As a result, water commissioner Ray Gilmore essentially did the presentation then answered questions.

The PowerPoint has remained essentially the same since the first meeting April 17 in Tuba City. The two key points are that the Navajo Nation is waiving claims not rights, and that the tribe should either settle the water claims or continue fighting in court.

The presentation emphasizes that if the Navajo Nation decides to not approve the settlement and continues the legal battle in Apache County Superior Court, a judge's decision could put a limit on the amount of water the Navajo Nation is entitled to.

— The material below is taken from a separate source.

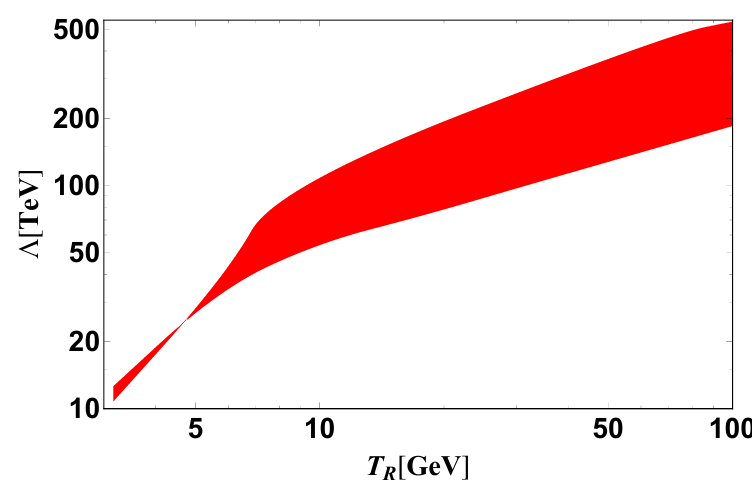
Figure 2 . The numerical result for the correct baryon asymmetry region in T R [GeV]-(cid:3)[TeV] plane. p Here 2(cid:3) = E cm , V i = 1 = 3 f exp ( i ) ; exp ( (cid:0) 2 i ) ; exp ( i ) g and C ij is randomly generated given in the main text, and B = 1. The range of the band corresponds to the variation of C 0 = [0 : 3 ;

The presentation also explains the settlement would not only give the Navajo Nation the right to use all the Little Colorado River water that comes to the reservation, it also includes infrastructure to bring water to communities like Teetso and protections of water in the river and in underground aquifers.

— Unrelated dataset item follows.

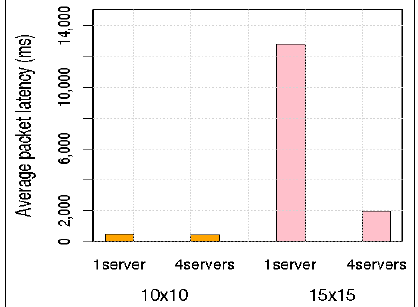
Figure 12. Occpancy data latency in a large network.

Teesto residents were more in favor of the settlement than crowds had been in Tuba City, Pinon and Leupp.

"The southwest part of the Navajo Nation is lacking in all areas especially water," said Teetso resident and Navajo County supervisor Jesse Thompson. "We can not improve our situation without an adequate supply of water."

Although skeptical that the Navajo Nation will receive what's promised in the settlement, Thompson still seemed supportive.

If the settlement agreement is approved by the Navajo Nation Council, Teetso would be one of 14 reservation communities that would benefit from two projects that would take water from the C aquifer and distribute it as drinking water.


Others were in favor of the agreement as well.

Teesto Chapter Vice President Elmer Clark spoke on behalf of the Dilkon Steering Committee and said they support the agreement. He urged the community to consider the alternatives of not settling.

"If there is no water settlement we are back to depending on the Bureau of Reclamation Water Projects," he said. "If we go back to BOR, who is going to fund these projects?"

Leroy Thomas, a Teetso resident, said, "This is an opportunity. Let's take it right now. We have no water rights, we need our water rights."

Birdsprings resident Robert Karr said, "I am speaking on behalf of those passed on from cancer, leukemia and heart attacks. Ninety-nine percent of you are very fortunate to get water whenever you want, to take a hot shower whenever you want. All we want is a cup of water."

Karr continued, "If we continue to fight one another they're gonna give it to the biligáanas and then they'll decide for us."

Holly Barton, a Dilkon resident and recent Arizona State University graduate with a degree in sustainability, questioned the use of the C-aquifer for drinking water.

"What is the recharge process?" she asked. "You said the C-aquifer is confined so how do we recharge it? We have to visualize the future. In 100 or 200 years how do we ensure quality and availability of this water?"

Other questions included why the Navajo Generating Station and Peabody Mine are included in SB 2109. This detail is not mentioned in the PowerPoint presentation.

Concerns also centered on why the Navajo Nation is rushing approval of the settlement to satisfy Arizona Sen. Jon Kyl, why water is being taken from the Navajo Nation to fill the fountains and swimming pools of in southern Arizona, and how the settlement could impact ranching.

Marshall Johnson of Pinon was the most outspoken against the agreement.

"Our prayers and traditions are not part of this agreement," he said.

"The executive body is running the show," he said. "It should be the legislative body. There are only seven meetings. There should be 110 meetings."

Vice President Rex Lee Jim said even he had suspicions of Washington but cautioned, "If we make changes to the settlement, it has to have approval of all the parties. This could delay any settlement for years."